What IRR do you want? Do you want cash flow each year and a lower risk? Go with the value-add deal.
If you have a high-risk tolerance, and you don't need any cash flow, but you want a large multiple on your investment, you'd go with the opportunistic property in this example.

Next, Cash on cash, is the yield on the investment of the cash that you invest. So, if you’re getting a preferred return, as we've discussed, preferred return may be 8 percent year over year, and that would be cash on cash that you’re getting. Now, if it's not being paid current and the property is not producing cash flow, your cash on cash may actually be 2,3, 5 percent out of the gate and ultimately you hope it grows to that 8 percent to 10 percent. So, on an average basis, you may end up with an 8 percent cash on cash. For example, if you invest $1 million in a deal and your cash flow is $100,000, then you'd be making 10 percent cash on cash on the deal. Simple example.

Next, Equity multiple is if you give me $1 and the deal is operated for three years, and after three years I give you back $2, you would have a 2x equity multiple or two times on your investment. You would then calculate IRR and cash on cash and return on costs and other metrics based on the time of the investment. In this case, it's three years. So, there's a couple of calculations and most general partner, sponsors and investment firms will break all this down. Post disposition, most firms will then send out performance metrics on this specific deal and investment.

Lastly, return on cost is another comparable to use when analyzing different investment opportunities. Investors like return on cost because it is the yield on dollars invested in the deal If you were to pay all cash.  Similar to a Cap Rate but includes capital expenditures (renovations) dollars invested.  It’s the potential future yield.

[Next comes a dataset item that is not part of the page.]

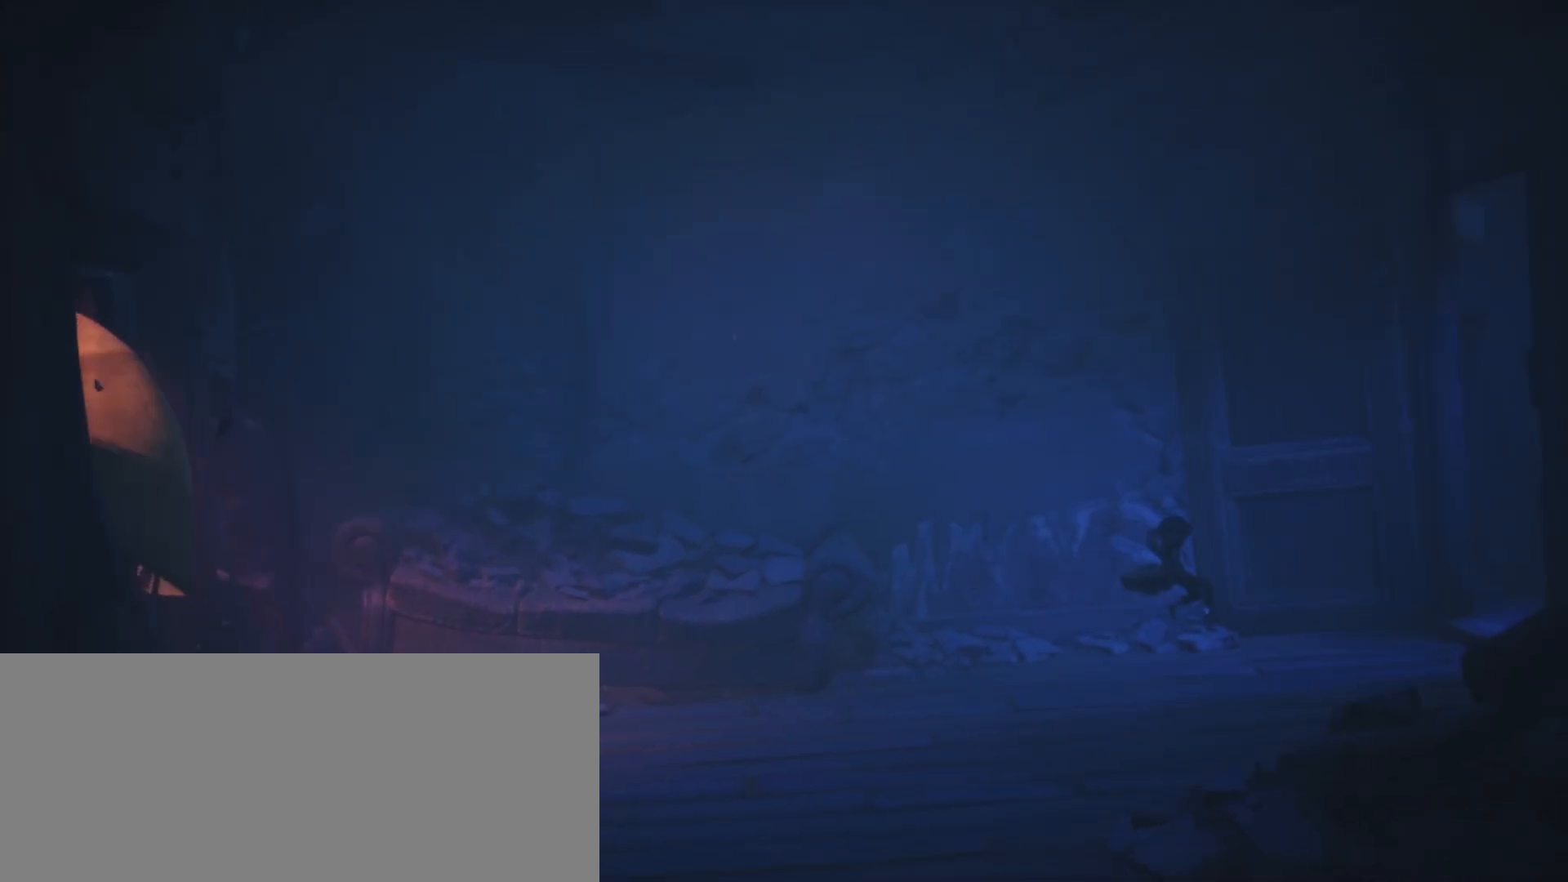
{"keys": ["d", "sprint"], "events": [[133, "jump", "up"]]}
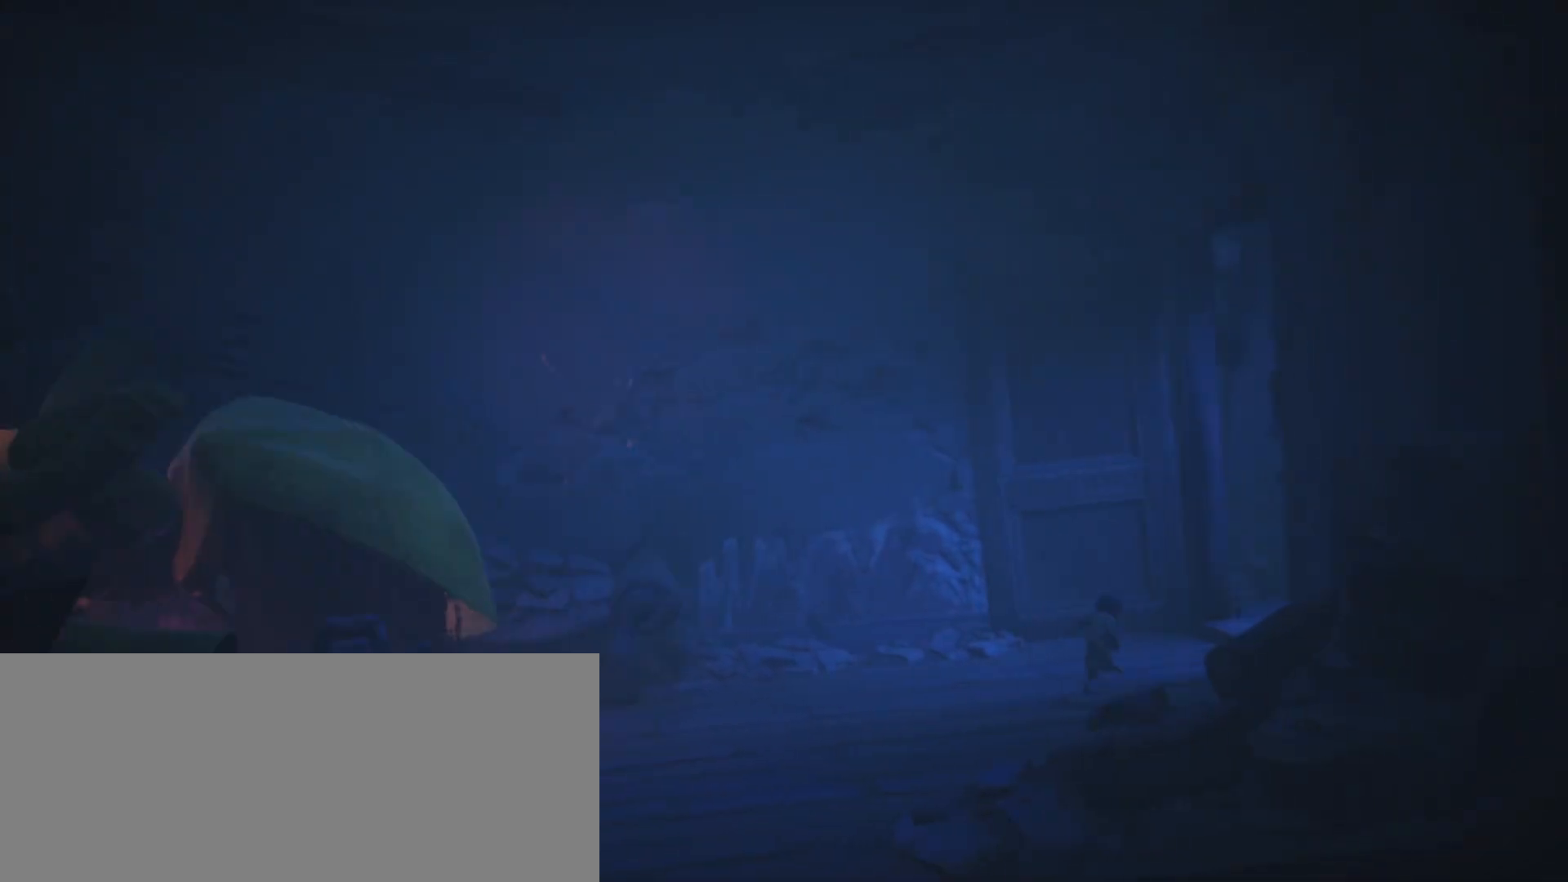
{"keys": ["d", "jump", "sprint"], "events": [[333, "jump", "down"]]}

The calculation is the future NOI in the expected disposition year divided by the purchase price plus capital expenditure (renovations).  This would give you the potential yield if you were to pay all cash or return on cost of the project.  

In summary, there are many ways for you to analyze apartment community investments.

In our opinion, these are the four main return metrics that you as an investor should be considering, to pursue apartment community investment as it relates to investment yields and expectations - cash on cash return, return on cost, internal rate of return, equity multiple.